**GOAL OF THE EXERCISE:** Write out, with no changes, the part of the lines below that opens with the line containing "Document page, 1241x1754 pixels." and closes with the line containing "table_header 統計資料背景說明 資料種類：其他行政統計", both included.

**DATA EXCERPTS:**

——

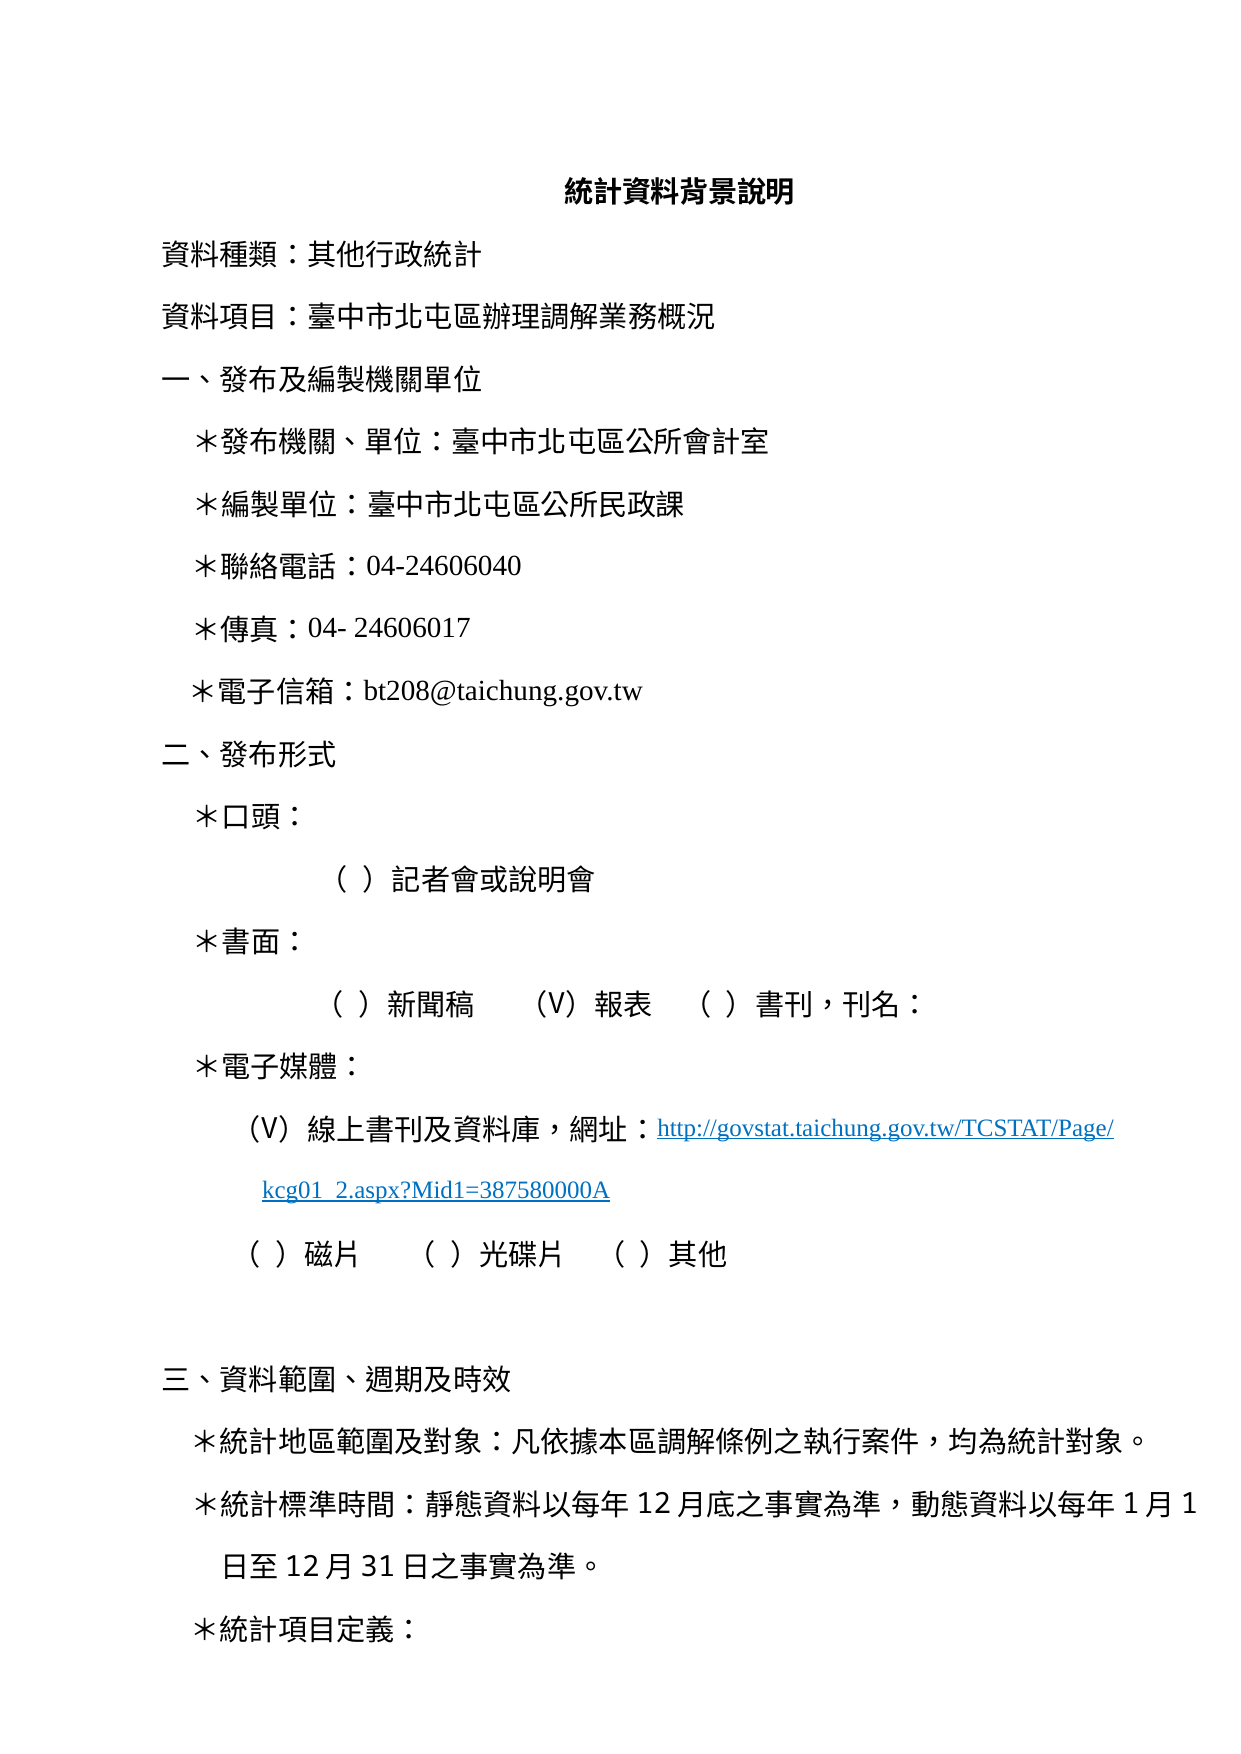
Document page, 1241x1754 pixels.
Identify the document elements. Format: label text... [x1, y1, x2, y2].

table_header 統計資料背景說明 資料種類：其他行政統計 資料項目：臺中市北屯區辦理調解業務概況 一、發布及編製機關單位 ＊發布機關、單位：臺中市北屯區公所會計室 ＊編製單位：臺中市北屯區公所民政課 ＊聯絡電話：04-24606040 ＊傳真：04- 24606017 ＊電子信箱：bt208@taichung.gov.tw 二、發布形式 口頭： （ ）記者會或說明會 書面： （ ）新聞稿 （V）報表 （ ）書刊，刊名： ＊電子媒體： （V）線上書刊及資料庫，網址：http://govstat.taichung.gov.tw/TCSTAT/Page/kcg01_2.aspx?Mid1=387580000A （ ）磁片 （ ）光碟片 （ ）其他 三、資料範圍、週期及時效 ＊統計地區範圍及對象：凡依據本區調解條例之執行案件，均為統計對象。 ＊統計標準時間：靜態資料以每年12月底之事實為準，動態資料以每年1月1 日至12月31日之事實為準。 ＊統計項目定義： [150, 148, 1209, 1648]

——

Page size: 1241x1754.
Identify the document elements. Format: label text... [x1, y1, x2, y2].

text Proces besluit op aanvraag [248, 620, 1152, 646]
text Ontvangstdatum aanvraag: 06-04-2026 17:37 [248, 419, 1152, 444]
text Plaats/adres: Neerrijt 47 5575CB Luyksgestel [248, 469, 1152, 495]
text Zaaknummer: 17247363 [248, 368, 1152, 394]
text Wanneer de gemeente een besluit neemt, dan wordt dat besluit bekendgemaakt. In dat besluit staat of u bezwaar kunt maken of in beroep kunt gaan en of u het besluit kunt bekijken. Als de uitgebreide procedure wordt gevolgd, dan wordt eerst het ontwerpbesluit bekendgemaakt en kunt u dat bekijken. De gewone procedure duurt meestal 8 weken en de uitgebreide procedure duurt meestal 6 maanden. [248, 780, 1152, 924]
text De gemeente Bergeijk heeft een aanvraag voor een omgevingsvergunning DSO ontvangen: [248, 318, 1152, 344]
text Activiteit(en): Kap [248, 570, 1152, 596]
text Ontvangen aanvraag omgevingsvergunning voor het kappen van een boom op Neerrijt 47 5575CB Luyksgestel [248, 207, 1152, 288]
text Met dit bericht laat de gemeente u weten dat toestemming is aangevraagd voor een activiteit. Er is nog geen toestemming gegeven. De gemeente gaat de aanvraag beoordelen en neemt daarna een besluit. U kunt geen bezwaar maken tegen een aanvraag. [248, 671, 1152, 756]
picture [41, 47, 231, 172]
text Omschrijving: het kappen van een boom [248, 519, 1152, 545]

——

**EXERCISE RESPONSE:**
Document page, 1241x1754 pixels.
Identify the document elements. Format: label text... [x1, y1, x2, y2].

table_header 統計資料背景說明 資料種類：其他行政統計 資料項目：臺中市北屯區辦理調解業務概況 一、發布及編製機關單位 ＊發布機關、單位：臺中市北屯區公所會計室 ＊編製單位：臺中市北屯區公所民政課 ＊聯絡電話：04-24606040 ＊傳真：04- 24606017 ＊電子信箱：bt208@taichung.gov.tw 二、發布形式 口頭： （ ）記者會或說明會 書面： （ ）新聞稿 （V）報表 （ ）書刊，刊名： ＊電子媒體： （V）線上書刊及資料庫，網址：http://govstat.taichung.gov.tw/TCSTAT/Page/kcg01_2.aspx?Mid1=387580000A （ ）磁片 （ ）光碟片 （ ）其他 三、資料範圍、週期及時效 ＊統計地區範圍及對象：凡依據本區調解條例之執行案件，均為統計對象。 ＊統計標準時間：靜態資料以每年12月底之事實為準，動態資料以每年1月1 日至12月31日之事實為準。 ＊統計項目定義： [150, 148, 1209, 1648]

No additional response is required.